Nikolai Semyonovich Leskov (Russian: Николай Семёнович Лесков; 16 February 1831 — 5 March 1895) was a Russian novelist, short story writer, playwright, and journalist who also wrote under the pseudonym M. Stebnitsky. Praised for his unique writing style and innovative experiments in form, and held in high esteem by Leo Tolstoy, Anton Chekhov and Maxim Gorky among others, Leskov is credited with creating a comprehensive picture of contemporary Russian society using mostly short literary forms. His major works include Lady Macbeth of Mtsensk (1865) (which was later made into an opera by Shostakovich), The Cathedral Clergy (1872), The Enchanted Wanderer (1873), and "The Tale of Cross-eyed Lefty from Tula and the Steel Flea" (1881).

Leskov was born at his parent's estate in Oryol Gubernia in 1831. He received his formal education at the Oryol Lyceum. In 1847 Leskov joined the Oryol criminal court office, later transferring to Kiev where he worked as a clerk, attended university lectures, mixed with local people, and took part in various student circles. In 1857 Leskov quit his job as a clerk and went to work for the private trading company Scott & Wilkins owned by Alexander Scott, his aunt's English husband. He spent several years traveling throughout Russia on company business. It was in these early years that Leskov learned local dialects and became keenly interested in the customs and ways of the different ethnic and regional groups of Russian peoples. His experiences during these travels provided him with material and inspiration for his future as a writer of fiction.

#### Dataset excerpts:
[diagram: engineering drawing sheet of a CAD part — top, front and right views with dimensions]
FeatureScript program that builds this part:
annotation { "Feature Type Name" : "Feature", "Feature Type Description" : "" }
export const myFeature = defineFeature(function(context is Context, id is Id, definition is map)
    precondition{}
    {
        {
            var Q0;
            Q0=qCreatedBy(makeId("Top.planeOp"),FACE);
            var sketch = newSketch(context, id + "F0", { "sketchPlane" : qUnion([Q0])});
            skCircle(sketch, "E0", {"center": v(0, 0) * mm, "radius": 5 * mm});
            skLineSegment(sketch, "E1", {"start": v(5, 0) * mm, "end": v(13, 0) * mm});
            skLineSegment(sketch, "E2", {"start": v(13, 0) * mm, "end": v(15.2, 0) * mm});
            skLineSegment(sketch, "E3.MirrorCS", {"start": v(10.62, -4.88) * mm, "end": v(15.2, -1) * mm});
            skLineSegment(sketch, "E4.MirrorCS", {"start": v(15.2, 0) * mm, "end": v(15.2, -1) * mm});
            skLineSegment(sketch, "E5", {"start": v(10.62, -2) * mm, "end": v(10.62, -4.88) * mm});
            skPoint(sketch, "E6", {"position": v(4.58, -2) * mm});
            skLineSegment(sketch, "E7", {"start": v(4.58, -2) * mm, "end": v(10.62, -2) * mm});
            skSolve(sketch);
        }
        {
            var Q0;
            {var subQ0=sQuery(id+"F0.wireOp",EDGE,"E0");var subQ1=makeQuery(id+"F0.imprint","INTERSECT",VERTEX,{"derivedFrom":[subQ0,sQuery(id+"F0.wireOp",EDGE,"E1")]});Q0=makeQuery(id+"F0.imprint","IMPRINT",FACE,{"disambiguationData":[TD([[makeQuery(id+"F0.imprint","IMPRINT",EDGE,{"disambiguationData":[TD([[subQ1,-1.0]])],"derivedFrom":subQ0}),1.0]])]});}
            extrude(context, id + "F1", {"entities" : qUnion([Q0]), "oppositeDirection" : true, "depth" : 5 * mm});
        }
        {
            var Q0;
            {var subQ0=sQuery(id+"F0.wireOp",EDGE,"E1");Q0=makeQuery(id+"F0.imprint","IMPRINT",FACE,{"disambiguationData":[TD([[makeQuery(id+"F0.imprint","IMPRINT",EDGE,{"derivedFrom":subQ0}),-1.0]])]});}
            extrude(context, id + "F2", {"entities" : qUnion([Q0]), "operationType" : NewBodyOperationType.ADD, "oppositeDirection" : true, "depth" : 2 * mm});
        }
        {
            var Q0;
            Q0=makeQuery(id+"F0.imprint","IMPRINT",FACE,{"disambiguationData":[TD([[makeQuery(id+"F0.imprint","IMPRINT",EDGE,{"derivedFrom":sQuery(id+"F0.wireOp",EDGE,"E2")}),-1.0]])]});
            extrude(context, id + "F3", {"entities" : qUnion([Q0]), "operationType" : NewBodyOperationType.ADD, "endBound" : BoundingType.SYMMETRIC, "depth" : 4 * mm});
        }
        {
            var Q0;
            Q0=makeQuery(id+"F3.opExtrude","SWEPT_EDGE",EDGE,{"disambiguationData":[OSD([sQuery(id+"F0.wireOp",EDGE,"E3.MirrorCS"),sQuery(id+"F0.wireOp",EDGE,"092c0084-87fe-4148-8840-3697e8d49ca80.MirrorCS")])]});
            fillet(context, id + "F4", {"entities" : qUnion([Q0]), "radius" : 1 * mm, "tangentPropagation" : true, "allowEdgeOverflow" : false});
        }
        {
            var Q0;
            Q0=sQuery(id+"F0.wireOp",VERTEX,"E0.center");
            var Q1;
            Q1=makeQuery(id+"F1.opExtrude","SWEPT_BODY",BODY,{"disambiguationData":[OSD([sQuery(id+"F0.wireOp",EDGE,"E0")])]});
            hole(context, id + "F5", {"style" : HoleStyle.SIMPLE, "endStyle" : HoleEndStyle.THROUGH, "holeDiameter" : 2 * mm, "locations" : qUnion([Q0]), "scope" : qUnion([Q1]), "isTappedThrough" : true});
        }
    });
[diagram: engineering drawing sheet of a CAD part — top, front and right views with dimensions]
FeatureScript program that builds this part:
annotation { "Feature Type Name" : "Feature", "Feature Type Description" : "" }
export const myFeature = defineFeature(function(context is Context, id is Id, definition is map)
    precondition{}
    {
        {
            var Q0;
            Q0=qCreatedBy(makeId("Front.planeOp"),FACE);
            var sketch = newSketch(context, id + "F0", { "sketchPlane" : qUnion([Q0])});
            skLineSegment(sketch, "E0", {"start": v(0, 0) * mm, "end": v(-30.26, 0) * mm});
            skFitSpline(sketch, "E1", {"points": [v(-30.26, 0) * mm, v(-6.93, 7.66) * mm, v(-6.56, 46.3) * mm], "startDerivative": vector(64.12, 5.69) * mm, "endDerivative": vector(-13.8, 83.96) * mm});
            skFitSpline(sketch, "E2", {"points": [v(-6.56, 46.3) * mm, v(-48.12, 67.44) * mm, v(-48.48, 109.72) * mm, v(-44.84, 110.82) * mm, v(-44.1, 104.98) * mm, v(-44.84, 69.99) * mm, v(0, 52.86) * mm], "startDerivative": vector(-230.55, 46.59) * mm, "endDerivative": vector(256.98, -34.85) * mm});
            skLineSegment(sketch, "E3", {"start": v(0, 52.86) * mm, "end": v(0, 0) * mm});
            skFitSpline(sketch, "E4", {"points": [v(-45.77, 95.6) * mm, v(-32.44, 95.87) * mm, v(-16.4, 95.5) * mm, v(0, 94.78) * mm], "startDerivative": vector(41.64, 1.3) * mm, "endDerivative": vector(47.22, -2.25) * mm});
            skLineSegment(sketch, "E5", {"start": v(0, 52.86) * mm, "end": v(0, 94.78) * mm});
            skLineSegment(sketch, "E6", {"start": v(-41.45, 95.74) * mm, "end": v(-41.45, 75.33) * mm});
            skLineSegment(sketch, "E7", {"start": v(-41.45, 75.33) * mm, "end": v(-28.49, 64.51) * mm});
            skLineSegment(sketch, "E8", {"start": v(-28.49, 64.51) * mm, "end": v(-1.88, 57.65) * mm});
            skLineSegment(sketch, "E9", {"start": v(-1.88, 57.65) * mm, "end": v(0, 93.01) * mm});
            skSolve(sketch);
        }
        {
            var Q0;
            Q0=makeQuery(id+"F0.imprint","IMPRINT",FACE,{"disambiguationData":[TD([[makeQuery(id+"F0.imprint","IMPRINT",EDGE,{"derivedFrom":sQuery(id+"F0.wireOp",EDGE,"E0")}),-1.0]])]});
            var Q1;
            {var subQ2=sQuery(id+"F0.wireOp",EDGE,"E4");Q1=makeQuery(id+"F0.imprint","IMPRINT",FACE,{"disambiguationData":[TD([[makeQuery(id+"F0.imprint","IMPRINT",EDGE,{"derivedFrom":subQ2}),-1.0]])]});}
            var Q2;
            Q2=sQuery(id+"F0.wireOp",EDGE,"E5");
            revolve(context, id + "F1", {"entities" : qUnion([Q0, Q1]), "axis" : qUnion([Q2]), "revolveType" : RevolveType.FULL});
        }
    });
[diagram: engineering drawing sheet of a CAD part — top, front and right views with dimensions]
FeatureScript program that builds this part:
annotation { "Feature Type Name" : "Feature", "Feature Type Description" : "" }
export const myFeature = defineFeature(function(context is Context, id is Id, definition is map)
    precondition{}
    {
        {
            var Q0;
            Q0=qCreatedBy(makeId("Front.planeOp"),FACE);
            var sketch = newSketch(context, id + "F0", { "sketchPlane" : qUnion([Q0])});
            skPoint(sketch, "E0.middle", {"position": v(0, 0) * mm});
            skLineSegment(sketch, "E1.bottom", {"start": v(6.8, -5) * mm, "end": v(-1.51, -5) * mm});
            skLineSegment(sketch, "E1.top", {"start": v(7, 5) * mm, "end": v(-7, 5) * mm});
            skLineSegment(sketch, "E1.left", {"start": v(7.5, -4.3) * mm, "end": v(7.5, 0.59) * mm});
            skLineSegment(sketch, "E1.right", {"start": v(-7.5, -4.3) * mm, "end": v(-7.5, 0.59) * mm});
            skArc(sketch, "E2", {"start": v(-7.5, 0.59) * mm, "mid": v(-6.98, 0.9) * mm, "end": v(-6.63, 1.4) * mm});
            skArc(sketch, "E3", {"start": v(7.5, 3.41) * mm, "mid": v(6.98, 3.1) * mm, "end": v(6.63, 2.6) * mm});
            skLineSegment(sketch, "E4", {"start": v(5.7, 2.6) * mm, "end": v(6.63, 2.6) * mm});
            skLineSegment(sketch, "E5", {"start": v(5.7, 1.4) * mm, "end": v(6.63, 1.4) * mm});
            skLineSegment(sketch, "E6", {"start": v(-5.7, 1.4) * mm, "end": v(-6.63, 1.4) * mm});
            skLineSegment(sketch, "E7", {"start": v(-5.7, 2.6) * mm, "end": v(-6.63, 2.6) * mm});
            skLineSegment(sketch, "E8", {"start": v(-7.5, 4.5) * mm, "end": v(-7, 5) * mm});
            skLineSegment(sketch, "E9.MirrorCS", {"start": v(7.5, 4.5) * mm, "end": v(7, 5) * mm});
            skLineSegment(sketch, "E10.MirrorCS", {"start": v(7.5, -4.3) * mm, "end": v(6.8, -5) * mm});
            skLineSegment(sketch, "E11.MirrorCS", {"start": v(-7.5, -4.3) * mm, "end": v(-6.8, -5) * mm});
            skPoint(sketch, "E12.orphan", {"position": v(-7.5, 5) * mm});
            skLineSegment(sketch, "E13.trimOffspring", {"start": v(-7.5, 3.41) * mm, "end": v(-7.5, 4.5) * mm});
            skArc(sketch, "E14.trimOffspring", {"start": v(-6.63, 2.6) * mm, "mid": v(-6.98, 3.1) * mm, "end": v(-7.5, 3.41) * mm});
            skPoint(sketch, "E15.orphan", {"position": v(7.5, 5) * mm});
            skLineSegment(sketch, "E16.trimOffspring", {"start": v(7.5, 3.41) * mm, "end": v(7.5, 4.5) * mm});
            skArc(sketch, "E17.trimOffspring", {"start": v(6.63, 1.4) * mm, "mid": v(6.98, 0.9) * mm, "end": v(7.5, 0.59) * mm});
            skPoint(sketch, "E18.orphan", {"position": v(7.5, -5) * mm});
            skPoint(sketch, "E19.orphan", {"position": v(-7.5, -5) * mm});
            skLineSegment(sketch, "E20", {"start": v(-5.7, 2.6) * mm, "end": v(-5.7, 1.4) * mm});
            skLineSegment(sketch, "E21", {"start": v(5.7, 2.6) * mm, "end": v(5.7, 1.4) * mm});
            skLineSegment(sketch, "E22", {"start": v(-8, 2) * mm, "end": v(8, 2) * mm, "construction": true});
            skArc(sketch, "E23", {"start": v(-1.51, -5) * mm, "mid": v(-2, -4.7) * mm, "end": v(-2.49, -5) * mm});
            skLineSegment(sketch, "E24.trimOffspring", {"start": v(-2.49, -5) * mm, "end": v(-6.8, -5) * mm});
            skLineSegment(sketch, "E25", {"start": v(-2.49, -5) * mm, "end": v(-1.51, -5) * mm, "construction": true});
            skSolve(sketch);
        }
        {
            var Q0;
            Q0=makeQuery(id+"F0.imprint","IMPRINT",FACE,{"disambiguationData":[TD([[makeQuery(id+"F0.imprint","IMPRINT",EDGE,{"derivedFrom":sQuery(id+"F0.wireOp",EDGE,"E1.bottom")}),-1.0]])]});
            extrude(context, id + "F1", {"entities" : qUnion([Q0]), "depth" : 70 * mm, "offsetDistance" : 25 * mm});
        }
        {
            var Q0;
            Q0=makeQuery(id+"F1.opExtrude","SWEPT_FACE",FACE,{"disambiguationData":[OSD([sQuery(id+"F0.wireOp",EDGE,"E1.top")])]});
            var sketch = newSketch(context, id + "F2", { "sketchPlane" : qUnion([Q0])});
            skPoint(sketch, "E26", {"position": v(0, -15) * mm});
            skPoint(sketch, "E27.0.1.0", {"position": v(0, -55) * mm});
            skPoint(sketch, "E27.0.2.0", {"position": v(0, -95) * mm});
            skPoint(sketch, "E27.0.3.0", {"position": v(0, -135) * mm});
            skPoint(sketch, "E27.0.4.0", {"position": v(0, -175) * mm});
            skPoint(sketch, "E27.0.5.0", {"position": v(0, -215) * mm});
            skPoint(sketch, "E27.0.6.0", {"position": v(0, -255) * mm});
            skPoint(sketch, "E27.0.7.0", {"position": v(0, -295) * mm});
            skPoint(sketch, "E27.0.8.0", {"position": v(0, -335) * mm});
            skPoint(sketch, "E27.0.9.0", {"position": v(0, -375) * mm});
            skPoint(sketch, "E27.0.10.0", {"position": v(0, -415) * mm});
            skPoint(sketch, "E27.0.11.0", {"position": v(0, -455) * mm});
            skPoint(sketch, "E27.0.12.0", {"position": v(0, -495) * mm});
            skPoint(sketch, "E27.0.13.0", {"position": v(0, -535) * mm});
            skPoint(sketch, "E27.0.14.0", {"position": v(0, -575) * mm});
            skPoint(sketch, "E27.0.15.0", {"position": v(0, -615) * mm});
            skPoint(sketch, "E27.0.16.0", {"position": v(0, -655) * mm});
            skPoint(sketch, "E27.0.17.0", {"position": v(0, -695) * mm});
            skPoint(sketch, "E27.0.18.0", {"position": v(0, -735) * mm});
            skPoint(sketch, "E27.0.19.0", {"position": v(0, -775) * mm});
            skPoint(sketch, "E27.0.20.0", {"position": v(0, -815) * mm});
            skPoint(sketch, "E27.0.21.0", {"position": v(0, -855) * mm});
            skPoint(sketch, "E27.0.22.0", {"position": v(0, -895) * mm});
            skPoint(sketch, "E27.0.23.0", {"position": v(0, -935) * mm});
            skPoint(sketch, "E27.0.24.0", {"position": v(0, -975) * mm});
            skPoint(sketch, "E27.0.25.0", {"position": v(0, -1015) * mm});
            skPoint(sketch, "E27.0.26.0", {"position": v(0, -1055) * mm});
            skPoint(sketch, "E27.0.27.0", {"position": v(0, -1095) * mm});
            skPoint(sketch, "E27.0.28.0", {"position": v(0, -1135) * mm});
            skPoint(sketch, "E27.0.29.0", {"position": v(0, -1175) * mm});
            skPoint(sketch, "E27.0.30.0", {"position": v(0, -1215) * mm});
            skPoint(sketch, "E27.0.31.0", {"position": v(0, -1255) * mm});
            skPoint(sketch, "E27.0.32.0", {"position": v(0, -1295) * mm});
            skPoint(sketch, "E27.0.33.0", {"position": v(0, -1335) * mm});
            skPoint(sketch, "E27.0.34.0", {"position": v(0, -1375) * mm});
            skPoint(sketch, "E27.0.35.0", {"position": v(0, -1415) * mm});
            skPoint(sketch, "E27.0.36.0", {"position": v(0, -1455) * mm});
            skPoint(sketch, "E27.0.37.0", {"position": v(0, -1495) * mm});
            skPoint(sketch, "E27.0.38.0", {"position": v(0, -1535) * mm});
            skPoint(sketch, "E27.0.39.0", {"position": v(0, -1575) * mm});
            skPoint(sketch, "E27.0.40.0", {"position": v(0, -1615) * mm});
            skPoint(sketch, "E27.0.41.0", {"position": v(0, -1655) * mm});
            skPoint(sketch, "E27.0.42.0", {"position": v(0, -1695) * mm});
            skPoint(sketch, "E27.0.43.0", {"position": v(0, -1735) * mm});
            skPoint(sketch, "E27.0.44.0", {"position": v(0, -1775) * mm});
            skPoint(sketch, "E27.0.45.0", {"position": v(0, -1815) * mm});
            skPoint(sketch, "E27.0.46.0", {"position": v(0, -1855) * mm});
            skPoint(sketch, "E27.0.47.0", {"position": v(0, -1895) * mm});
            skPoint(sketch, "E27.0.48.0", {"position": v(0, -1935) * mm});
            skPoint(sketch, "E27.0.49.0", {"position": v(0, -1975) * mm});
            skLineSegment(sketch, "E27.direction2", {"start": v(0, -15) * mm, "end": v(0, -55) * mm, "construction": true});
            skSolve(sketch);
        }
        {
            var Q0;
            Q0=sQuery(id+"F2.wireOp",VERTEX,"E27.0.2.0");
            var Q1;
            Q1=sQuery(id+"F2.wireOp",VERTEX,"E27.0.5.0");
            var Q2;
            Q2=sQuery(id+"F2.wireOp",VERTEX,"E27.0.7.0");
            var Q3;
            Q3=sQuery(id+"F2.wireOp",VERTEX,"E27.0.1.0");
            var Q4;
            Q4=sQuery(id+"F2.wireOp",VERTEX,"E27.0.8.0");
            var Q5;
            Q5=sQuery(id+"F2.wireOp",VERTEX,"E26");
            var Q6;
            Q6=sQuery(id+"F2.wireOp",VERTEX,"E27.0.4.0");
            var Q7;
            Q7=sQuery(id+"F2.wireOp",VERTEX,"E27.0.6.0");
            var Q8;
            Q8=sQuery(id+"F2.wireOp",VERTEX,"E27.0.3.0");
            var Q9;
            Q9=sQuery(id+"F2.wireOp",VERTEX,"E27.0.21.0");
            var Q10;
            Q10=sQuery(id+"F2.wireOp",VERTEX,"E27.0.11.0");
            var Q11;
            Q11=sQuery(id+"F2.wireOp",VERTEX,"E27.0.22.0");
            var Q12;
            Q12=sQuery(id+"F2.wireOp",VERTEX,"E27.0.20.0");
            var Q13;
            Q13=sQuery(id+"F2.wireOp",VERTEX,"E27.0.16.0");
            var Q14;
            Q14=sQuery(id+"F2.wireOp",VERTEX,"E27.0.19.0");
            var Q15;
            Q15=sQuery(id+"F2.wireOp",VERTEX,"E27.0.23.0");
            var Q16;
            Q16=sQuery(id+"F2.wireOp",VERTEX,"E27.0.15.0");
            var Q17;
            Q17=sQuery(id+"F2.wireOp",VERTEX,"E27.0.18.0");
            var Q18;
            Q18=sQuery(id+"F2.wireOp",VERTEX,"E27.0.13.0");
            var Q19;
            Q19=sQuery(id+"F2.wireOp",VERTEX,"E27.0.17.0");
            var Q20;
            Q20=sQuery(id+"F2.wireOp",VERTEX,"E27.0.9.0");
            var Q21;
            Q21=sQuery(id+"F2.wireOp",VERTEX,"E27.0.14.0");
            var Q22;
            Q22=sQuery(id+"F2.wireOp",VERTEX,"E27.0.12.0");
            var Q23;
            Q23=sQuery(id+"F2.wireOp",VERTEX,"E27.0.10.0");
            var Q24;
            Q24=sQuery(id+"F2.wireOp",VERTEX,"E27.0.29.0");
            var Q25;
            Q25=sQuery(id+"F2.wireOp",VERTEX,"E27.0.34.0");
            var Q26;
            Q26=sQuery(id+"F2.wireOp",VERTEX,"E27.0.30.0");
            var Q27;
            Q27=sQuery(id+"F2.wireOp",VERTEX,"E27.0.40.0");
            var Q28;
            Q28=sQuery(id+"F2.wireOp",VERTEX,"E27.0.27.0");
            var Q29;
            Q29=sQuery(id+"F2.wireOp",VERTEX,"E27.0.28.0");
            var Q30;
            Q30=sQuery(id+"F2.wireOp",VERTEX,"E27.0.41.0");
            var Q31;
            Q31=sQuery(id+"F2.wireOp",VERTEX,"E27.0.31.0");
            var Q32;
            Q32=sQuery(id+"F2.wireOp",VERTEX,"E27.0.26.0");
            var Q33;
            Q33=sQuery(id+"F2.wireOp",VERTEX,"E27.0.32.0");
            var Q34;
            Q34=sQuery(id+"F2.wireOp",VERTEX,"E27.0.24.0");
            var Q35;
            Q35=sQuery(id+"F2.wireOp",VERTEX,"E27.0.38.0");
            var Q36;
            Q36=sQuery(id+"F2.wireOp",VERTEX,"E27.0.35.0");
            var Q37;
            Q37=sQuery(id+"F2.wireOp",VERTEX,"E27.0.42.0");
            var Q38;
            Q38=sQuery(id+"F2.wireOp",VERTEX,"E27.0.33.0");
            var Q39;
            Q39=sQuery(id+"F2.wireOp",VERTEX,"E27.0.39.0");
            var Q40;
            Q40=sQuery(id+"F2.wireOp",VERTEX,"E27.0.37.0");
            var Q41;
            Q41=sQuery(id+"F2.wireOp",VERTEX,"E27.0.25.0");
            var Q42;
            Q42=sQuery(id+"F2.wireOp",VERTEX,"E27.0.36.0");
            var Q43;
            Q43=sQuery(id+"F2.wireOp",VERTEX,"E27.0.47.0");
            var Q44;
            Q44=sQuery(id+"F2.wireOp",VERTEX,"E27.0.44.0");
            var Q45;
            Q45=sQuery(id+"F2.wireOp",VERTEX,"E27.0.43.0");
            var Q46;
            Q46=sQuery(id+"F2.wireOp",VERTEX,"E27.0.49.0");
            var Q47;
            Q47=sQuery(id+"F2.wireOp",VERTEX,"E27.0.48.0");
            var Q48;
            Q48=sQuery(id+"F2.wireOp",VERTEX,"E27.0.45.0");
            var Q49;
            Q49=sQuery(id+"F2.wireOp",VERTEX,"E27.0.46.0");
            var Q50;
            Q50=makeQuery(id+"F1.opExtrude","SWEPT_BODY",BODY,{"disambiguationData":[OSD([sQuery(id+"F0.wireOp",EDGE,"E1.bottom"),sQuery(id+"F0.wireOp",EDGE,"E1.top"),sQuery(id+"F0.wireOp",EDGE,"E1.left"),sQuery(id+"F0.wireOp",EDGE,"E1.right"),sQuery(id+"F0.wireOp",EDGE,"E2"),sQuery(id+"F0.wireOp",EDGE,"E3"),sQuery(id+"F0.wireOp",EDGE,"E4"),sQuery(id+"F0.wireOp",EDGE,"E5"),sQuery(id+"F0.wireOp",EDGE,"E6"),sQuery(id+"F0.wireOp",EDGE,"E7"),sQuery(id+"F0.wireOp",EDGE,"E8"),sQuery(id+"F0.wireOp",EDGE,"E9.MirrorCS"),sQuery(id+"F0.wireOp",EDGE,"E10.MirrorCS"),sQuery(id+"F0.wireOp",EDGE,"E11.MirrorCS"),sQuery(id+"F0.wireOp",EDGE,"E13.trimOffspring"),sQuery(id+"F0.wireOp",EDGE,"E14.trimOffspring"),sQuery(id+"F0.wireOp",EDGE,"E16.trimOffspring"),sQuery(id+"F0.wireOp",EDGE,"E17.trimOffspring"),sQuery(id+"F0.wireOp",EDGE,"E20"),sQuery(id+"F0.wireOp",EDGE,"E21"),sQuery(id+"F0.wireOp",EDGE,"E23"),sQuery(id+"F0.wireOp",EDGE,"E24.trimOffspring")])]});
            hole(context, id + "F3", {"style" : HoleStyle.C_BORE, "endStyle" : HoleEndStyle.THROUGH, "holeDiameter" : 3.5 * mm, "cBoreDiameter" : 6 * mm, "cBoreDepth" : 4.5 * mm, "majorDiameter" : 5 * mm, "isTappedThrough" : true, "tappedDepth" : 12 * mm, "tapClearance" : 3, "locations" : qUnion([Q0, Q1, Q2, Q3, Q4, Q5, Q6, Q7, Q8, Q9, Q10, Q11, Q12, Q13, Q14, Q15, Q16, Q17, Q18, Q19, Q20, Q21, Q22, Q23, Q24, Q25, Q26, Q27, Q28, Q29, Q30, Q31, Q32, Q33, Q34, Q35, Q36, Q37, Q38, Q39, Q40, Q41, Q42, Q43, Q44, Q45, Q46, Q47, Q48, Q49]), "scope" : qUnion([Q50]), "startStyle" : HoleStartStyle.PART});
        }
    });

#### Task instructions:
1. Rewrite the part of the Leskov passage starting at "Leskov was born" and ending at "writer of fiction.", putting "copyist" in place of "clerk".
2. According to the Leskov passage, who owned the trading company Scott & Wilkins?

#### Exercise results:
1.
Leskov was born at his parent's estate in Oryol Gubernia in 1831. He received his formal education at the Oryol Lyceum. In 1847 Leskov joined the Oryol criminal court office, later transferring to Kiev where he worked as a copyist, attended university lectures, mixed with local people, and took part in various student circles. In 1857 Leskov quit his job as a copyist and went to work for the private trading company Scott & Wilkins owned by Alexander Scott, his aunt's English husband. He spent several years traveling throughout Russia on company business. It was in these early years that Leskov learned local dialects and became keenly interested in the customs and ways of the different ethnic and regional groups of Russian peoples. His experiences during these travels provided him with material and inspiration for his future as a writer of fiction.

2. Alexander Scott, the English husband of Leskov's aunt.